What the exercise asks >> In the text about life with Briards, rewrite the part from "The pull of" to "just knowing them.", putting "fawn" wherever "tawny" appears.

Page text >>
I have lived with dogs since I could crawl, growing up with a doxi mix, a tri-colour Collie and a number of other dogs I brought home much to my parent's consternation.  My first involvement with Briards was in 1982 when I came across a litter of Briard/Puli puppies while living in Munich, Germany.  The little male puppy I picked from the litter became known as Tristan and was my constant companion and best buddy for 16.5 years.  In 1984, Nadja, a white German Shepard puppy, joined the family.  Together we traveled and lived around Europe until we came back the US and eventually settled in Massachusetts where I began my graduate work in Animal Behaviour.  Nadja lived to the ripe old age of 12 years and passed prior to my beginning PhD fieldwork in Chile. 

The loss of Tristan in 1999 was heart wrenching and I waited two years while I finished my research before getting another canine companion.  When the time came though, there was no question what it would be.  Reading and learning everything I could on Briards during those two dogless years, I realized more and more that Tristan’s personality and behavioural characteristics were well matched by each description I came across about the Briard. 

The pull of the heartstrings is a powerful thing and although I originally planned on getting a tawny male Briard so he would not be so similar to Tristan, it was for that very reason that I wound up getting a black boy in the end.  In getting my first purebred Briard I embarked on an adventure that has been exciting and full of new experiences.  Tai became my first show dog and was owner handled to his championship. When Tai was 1-year old I got the tawny I had wanted and Ursa joined our family.  The two were the of best friends and brought me daily pleasure just knowing them.

Input data >>
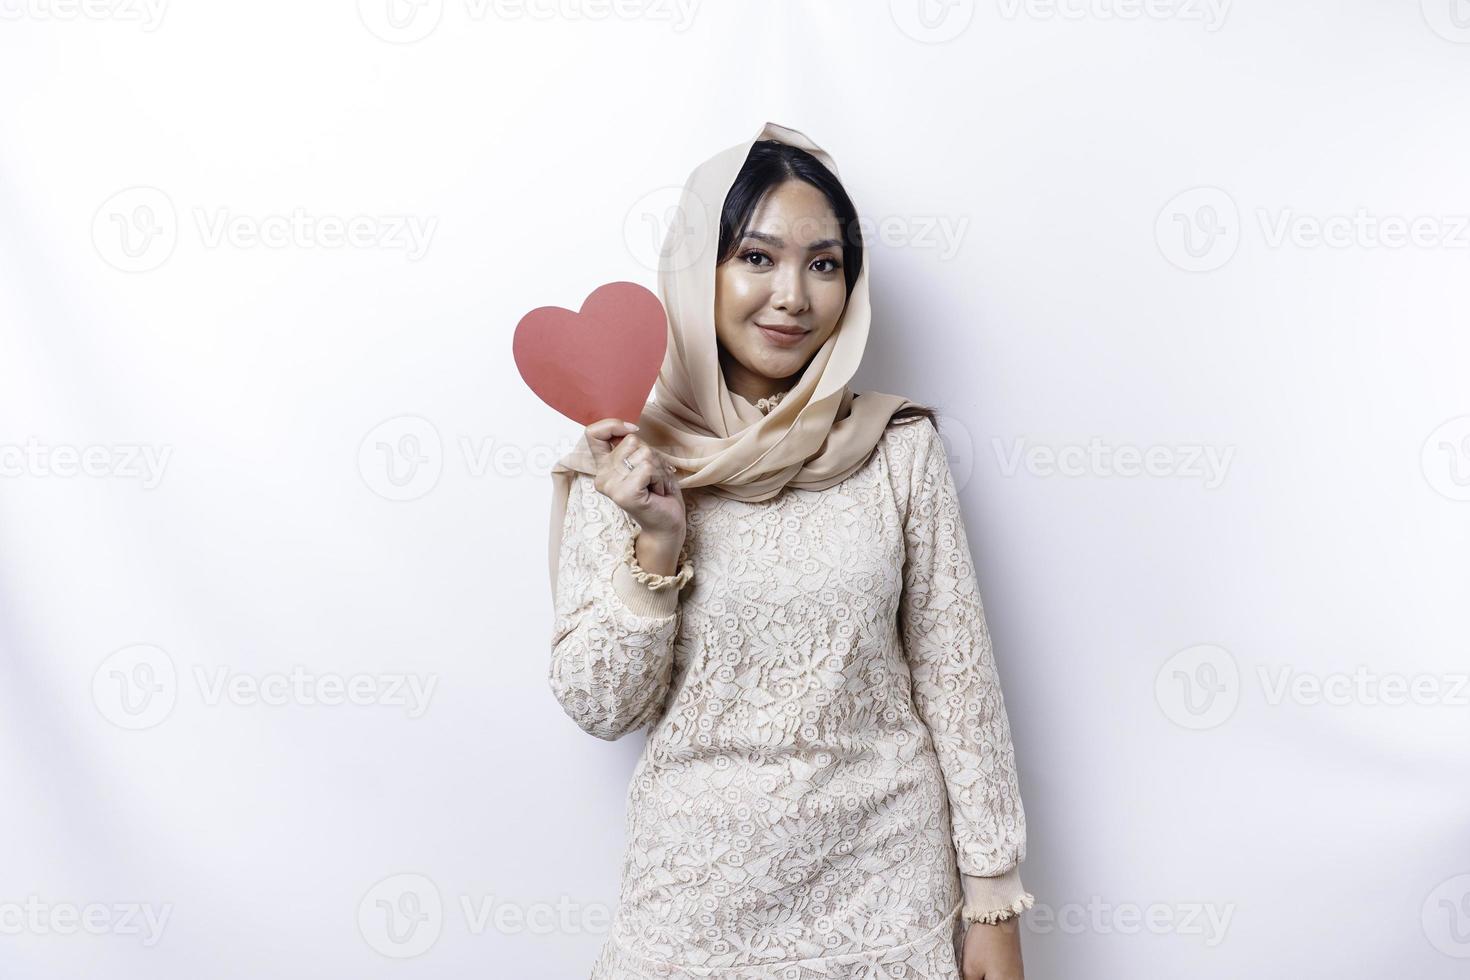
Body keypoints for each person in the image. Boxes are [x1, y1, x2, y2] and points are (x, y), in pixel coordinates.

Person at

Response box >>
The pull of the heartstrings is a powerful thing and although I originally planned on getting a fawn male Briard so he would not be so similar to Tristan, it was for that very reason that I wound up getting a black boy in the end.  In getting my first purebred Briard I embarked on an adventure that has been exciting and full of new experiences.  Tai became my first show dog and was owner handled to his championship. When Tai was 1-year old I got the fawn I had wanted and Ursa joined our family.  The two were the of best friends and brought me daily pleasure just knowing them.